START Source information

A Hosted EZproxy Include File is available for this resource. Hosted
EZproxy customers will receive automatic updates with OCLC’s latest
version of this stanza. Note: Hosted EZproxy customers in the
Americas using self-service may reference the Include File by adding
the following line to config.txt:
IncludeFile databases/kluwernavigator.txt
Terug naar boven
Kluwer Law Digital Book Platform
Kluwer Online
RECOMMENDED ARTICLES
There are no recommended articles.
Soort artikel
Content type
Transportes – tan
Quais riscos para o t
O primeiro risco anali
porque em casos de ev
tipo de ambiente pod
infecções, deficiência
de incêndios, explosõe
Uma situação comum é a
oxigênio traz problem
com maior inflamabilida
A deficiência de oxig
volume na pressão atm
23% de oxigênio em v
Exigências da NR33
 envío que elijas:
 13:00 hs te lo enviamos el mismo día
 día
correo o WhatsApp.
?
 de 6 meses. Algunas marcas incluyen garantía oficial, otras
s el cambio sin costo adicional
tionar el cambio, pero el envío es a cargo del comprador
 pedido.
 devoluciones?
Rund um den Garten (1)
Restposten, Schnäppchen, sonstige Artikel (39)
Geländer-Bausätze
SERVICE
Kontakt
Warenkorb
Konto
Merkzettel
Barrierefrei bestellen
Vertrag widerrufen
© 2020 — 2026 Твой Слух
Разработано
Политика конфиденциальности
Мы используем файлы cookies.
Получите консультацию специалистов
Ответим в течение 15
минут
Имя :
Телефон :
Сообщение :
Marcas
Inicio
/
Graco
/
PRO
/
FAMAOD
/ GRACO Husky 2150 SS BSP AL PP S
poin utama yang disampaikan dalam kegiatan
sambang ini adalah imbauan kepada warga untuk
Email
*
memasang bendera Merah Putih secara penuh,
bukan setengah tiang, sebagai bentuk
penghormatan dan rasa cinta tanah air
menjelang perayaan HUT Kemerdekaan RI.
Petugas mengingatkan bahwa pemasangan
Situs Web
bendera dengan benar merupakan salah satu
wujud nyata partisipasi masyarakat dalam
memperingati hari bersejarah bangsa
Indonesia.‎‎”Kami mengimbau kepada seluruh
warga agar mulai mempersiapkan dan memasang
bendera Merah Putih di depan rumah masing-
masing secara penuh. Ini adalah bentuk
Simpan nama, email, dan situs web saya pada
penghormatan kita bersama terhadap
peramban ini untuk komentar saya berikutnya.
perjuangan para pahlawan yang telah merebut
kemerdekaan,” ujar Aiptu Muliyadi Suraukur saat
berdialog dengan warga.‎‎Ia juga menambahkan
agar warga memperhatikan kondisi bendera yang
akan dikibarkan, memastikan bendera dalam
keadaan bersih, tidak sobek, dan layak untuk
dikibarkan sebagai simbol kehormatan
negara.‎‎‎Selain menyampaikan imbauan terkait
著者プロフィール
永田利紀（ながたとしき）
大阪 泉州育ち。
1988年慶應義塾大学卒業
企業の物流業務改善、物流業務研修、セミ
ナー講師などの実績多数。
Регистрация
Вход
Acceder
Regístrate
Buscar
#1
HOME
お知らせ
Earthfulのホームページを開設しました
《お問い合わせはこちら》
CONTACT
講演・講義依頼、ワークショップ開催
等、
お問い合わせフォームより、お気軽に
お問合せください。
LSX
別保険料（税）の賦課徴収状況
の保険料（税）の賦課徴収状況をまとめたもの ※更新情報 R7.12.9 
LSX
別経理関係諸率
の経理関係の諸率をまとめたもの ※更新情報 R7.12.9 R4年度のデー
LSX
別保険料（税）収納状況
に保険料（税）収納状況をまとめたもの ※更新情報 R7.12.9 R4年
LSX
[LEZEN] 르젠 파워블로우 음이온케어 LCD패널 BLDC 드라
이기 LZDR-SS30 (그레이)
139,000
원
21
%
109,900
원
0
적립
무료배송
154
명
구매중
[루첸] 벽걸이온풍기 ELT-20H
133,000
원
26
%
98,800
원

END Source information

Description of the task: In the listing above, the line with "別保険料（税）収納状況" and every line after it must be set down word for word, and no other line.

Response to this task:
別保険料（税）収納状況
に保険料（税）収納状況をまとめたもの ※更新情報 R7.12.9 R4年
LSX
[LEZEN] 르젠 파워블로우 음이온케어 LCD패널 BLDC 드라
이기 LZDR-SS30 (그레이)
139,000
원
21
%
109,900
원
0
적립
무료배송
154
명
구매중
[루첸] 벽걸이온풍기 ELT-20H
133,000
원
26
%
98,800
원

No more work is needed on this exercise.